= Records shown =
....

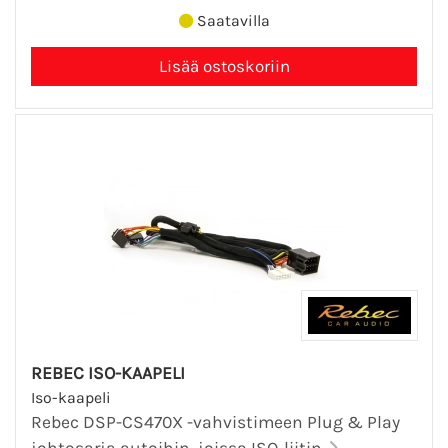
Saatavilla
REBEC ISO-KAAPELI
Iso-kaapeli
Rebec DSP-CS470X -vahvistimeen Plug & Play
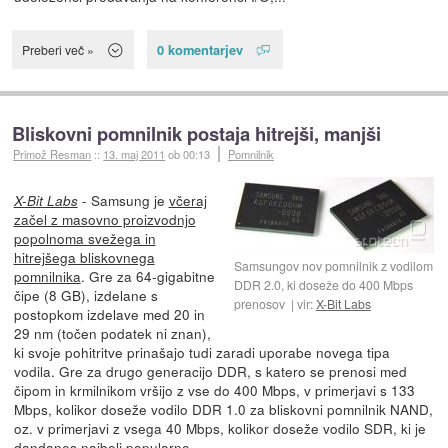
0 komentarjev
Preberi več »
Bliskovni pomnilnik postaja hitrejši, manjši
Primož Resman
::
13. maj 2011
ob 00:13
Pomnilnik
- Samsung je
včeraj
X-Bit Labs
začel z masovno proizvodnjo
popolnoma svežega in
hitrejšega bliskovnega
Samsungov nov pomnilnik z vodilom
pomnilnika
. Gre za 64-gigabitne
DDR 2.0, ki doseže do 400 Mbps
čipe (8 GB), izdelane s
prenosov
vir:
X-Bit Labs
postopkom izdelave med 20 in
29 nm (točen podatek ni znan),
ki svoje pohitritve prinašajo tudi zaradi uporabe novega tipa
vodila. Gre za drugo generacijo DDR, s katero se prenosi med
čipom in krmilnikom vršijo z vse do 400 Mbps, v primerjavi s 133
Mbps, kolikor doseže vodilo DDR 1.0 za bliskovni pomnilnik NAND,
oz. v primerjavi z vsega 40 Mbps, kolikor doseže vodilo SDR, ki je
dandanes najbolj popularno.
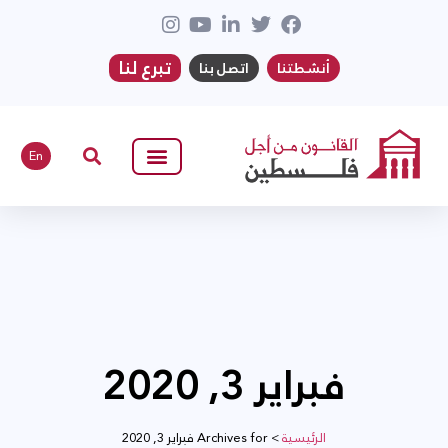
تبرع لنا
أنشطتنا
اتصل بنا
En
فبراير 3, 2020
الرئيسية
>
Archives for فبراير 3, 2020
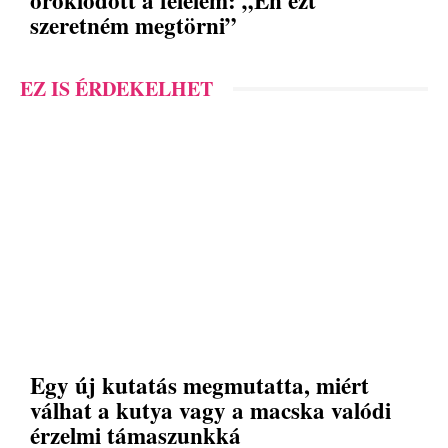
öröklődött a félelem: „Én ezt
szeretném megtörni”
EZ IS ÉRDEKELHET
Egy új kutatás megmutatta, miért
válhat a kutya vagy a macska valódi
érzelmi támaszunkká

....

= Exercise prompt =
Extract each line from the entries above that contains the string "kolikor".

= Your response =
Mbps, kolikor doseže vodilo DDR 1.0 za bliskovni pomnilnik NAND,
oz. v primerjavi z vsega 40 Mbps, kolikor doseže vodilo SDR, ki je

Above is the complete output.